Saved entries
________

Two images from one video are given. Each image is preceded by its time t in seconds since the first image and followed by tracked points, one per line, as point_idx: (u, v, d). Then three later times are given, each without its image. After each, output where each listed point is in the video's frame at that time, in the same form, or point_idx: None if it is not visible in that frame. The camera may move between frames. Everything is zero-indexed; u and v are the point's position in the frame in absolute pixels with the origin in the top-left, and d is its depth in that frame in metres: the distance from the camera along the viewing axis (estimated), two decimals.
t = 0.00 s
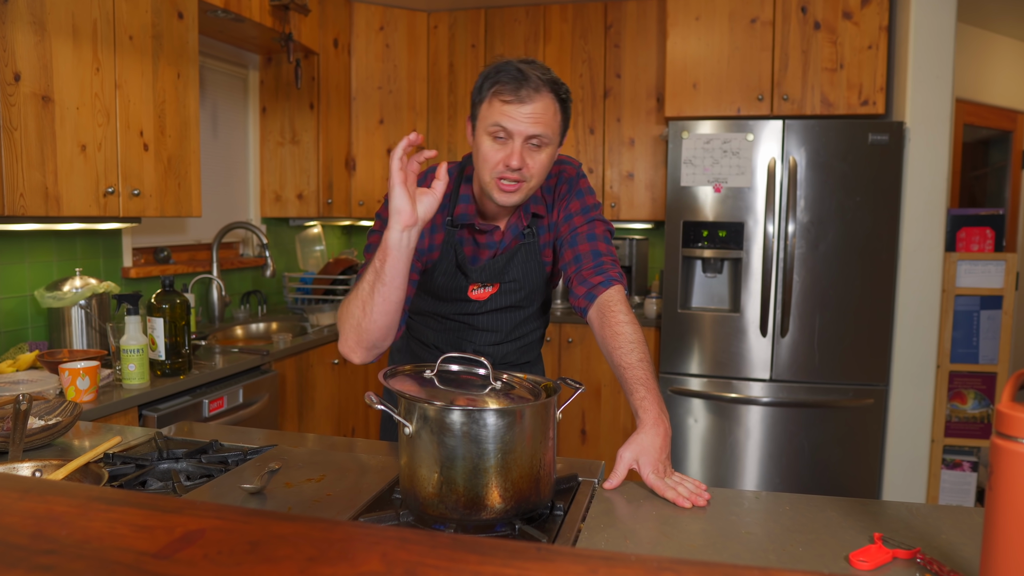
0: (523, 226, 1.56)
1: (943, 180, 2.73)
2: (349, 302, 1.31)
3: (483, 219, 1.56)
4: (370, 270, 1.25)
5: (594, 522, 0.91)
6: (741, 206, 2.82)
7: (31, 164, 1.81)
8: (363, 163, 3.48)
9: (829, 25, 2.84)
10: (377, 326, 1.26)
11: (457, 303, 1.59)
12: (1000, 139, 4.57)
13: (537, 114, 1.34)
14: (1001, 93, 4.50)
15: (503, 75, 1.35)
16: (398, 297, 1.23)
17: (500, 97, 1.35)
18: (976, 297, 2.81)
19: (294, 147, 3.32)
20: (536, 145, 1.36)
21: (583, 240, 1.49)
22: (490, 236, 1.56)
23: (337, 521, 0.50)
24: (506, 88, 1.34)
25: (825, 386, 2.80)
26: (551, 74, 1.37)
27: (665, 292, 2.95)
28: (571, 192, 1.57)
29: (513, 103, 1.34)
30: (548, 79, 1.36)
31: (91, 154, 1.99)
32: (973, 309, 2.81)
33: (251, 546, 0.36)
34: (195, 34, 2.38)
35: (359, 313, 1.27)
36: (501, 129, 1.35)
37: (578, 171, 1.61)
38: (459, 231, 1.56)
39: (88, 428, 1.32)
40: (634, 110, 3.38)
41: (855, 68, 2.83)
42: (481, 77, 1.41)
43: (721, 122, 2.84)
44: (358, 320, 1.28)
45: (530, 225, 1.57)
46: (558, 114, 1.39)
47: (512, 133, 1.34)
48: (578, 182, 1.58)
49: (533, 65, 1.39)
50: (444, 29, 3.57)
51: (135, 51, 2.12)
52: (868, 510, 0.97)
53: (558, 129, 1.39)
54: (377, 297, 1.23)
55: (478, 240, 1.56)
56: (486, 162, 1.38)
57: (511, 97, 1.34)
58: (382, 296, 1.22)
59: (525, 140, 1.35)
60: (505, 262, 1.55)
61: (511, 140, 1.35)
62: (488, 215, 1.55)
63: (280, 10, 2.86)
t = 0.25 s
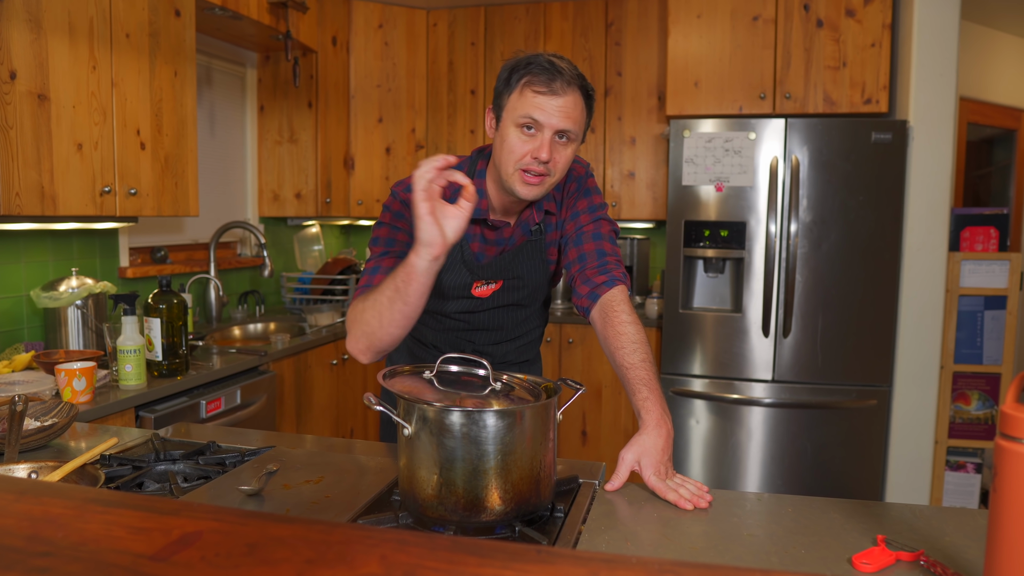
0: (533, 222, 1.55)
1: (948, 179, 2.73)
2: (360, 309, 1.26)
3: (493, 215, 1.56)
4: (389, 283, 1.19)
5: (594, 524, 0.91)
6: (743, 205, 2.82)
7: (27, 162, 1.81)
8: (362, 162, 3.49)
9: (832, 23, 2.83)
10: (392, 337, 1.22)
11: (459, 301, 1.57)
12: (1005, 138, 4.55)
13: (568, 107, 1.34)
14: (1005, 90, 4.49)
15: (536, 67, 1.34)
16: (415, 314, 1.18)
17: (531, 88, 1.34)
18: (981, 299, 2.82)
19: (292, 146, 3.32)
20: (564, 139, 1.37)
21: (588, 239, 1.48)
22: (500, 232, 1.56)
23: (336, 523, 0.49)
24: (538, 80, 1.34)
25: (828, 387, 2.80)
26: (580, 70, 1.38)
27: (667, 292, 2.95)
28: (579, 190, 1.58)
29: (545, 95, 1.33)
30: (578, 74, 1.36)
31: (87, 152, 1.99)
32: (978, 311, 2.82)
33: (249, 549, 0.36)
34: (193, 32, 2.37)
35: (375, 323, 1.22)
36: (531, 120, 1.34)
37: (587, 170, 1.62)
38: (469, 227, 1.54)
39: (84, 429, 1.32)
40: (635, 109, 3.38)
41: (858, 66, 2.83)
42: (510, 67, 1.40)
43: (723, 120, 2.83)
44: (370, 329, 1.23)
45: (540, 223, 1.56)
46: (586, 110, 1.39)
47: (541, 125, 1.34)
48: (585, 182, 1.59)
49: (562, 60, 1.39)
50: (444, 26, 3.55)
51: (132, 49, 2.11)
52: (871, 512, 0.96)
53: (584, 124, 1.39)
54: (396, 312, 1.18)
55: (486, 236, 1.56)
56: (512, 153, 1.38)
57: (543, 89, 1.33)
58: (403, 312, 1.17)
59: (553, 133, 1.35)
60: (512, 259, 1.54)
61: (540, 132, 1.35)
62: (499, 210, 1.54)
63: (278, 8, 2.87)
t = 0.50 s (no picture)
0: (534, 220, 1.55)
1: (950, 178, 2.72)
2: (352, 309, 1.23)
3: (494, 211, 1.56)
4: (384, 291, 1.14)
5: (595, 526, 0.90)
6: (746, 204, 2.81)
7: (22, 161, 1.80)
8: (360, 160, 3.47)
9: (835, 20, 2.82)
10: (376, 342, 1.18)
11: (458, 299, 1.56)
12: (1011, 136, 4.46)
13: (571, 100, 1.34)
14: (1009, 88, 4.47)
15: (539, 60, 1.34)
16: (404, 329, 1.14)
17: (534, 81, 1.34)
18: (984, 297, 2.81)
19: (290, 145, 3.33)
20: (567, 132, 1.36)
21: (590, 238, 1.49)
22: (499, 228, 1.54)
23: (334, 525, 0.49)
24: (541, 73, 1.34)
25: (831, 388, 2.79)
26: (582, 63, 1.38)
27: (668, 292, 2.94)
28: (581, 189, 1.58)
29: (548, 88, 1.33)
30: (580, 67, 1.36)
31: (84, 151, 1.98)
32: (980, 309, 2.81)
33: (247, 551, 0.35)
34: (190, 30, 2.37)
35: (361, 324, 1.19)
36: (533, 114, 1.34)
37: (589, 170, 1.62)
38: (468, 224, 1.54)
39: (81, 430, 1.31)
40: (636, 107, 3.37)
41: (861, 64, 2.82)
42: (511, 61, 1.40)
43: (725, 119, 2.83)
44: (357, 330, 1.21)
45: (541, 220, 1.55)
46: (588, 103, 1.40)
47: (544, 119, 1.34)
48: (587, 181, 1.59)
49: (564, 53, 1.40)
50: (443, 24, 3.55)
51: (128, 46, 2.11)
52: (874, 514, 0.96)
53: (587, 117, 1.39)
54: (384, 323, 1.14)
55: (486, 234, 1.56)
56: (514, 147, 1.38)
57: (546, 82, 1.34)
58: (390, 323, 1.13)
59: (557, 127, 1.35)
60: (512, 256, 1.53)
61: (542, 126, 1.35)
62: (500, 206, 1.54)
63: (276, 5, 2.87)
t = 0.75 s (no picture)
0: (531, 219, 1.56)
1: (954, 176, 2.72)
2: (338, 304, 1.29)
3: (489, 210, 1.56)
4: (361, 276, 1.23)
5: (596, 528, 0.90)
6: (747, 203, 2.81)
7: (17, 160, 1.80)
8: (359, 159, 3.48)
9: (838, 18, 2.82)
10: (367, 329, 1.22)
11: (458, 300, 1.56)
12: (1014, 135, 4.30)
13: (556, 94, 1.35)
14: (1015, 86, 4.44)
15: (520, 58, 1.36)
16: (388, 304, 1.18)
17: (516, 78, 1.36)
18: (989, 297, 2.81)
19: (288, 143, 3.33)
20: (555, 127, 1.37)
21: (586, 237, 1.48)
22: (497, 229, 1.56)
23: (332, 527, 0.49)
24: (522, 70, 1.35)
25: (835, 389, 2.79)
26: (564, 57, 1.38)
27: (669, 291, 2.94)
28: (578, 186, 1.57)
29: (531, 84, 1.34)
30: (563, 61, 1.37)
31: (80, 150, 1.98)
32: (986, 310, 2.81)
33: (245, 553, 0.35)
34: (187, 28, 2.37)
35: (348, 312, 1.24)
36: (519, 111, 1.35)
37: (586, 166, 1.61)
38: (464, 224, 1.55)
39: (77, 431, 1.31)
40: (637, 106, 3.36)
41: (863, 62, 2.81)
42: (492, 62, 1.42)
43: (727, 118, 2.82)
44: (346, 320, 1.25)
45: (538, 218, 1.56)
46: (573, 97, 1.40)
47: (530, 115, 1.35)
48: (584, 177, 1.58)
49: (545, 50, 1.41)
50: (443, 21, 3.54)
51: (125, 45, 2.10)
52: (877, 516, 0.95)
53: (574, 111, 1.40)
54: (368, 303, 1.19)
55: (483, 234, 1.56)
56: (505, 147, 1.38)
57: (528, 78, 1.35)
58: (372, 301, 1.18)
59: (545, 122, 1.36)
60: (511, 257, 1.54)
61: (529, 122, 1.35)
62: (496, 206, 1.55)
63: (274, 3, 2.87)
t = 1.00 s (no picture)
0: (531, 219, 1.55)
1: (958, 175, 2.72)
2: (343, 321, 1.31)
3: (488, 211, 1.55)
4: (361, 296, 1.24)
5: (597, 530, 0.89)
6: (749, 203, 2.80)
7: (14, 159, 1.80)
8: (358, 159, 3.41)
9: (841, 16, 2.81)
10: (373, 346, 1.25)
11: (458, 301, 1.56)
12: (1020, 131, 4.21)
13: (542, 90, 1.34)
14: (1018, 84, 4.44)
15: (501, 59, 1.36)
16: (390, 326, 1.20)
17: (500, 79, 1.35)
18: (993, 298, 2.80)
19: (286, 142, 3.33)
20: (545, 123, 1.36)
21: (589, 237, 1.47)
22: (496, 230, 1.55)
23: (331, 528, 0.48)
24: (506, 70, 1.35)
25: (838, 390, 2.78)
26: (547, 52, 1.38)
27: (671, 292, 2.94)
28: (579, 186, 1.56)
29: (516, 83, 1.34)
30: (546, 56, 1.36)
31: (76, 149, 1.98)
32: (990, 310, 2.80)
33: (242, 556, 0.35)
34: (184, 26, 2.36)
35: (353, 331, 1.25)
36: (507, 111, 1.35)
37: (587, 166, 1.60)
38: (464, 226, 1.54)
39: (73, 433, 1.31)
40: (639, 104, 3.36)
41: (867, 60, 2.81)
42: (476, 66, 1.42)
43: (729, 116, 2.82)
44: (352, 337, 1.28)
45: (538, 219, 1.56)
46: (561, 90, 1.39)
47: (519, 114, 1.34)
48: (586, 178, 1.57)
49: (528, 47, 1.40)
50: (443, 19, 3.55)
51: (121, 43, 2.10)
52: (881, 518, 0.95)
53: (563, 104, 1.39)
54: (371, 326, 1.21)
55: (483, 234, 1.56)
56: (497, 149, 1.37)
57: (512, 78, 1.34)
58: (377, 325, 1.20)
59: (534, 119, 1.35)
60: (511, 257, 1.53)
61: (518, 122, 1.35)
62: (496, 207, 1.55)
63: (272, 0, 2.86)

________

Task item: Above are the entries. Copy exactly the part that opens with the line containing "28: (571, 192, 1.57)" and closes with the line containing "43: (721, 122, 2.84)", and no more.

Problem solution:
28: (571, 192, 1.57)
29: (513, 103, 1.34)
30: (548, 79, 1.36)
31: (91, 154, 1.99)
32: (973, 309, 2.81)
33: (251, 546, 0.36)
34: (195, 34, 2.38)
35: (359, 313, 1.27)
36: (501, 129, 1.35)
37: (578, 171, 1.61)
38: (459, 231, 1.56)
39: (88, 428, 1.32)
40: (634, 110, 3.38)
41: (855, 68, 2.83)
42: (481, 77, 1.41)
43: (721, 122, 2.84)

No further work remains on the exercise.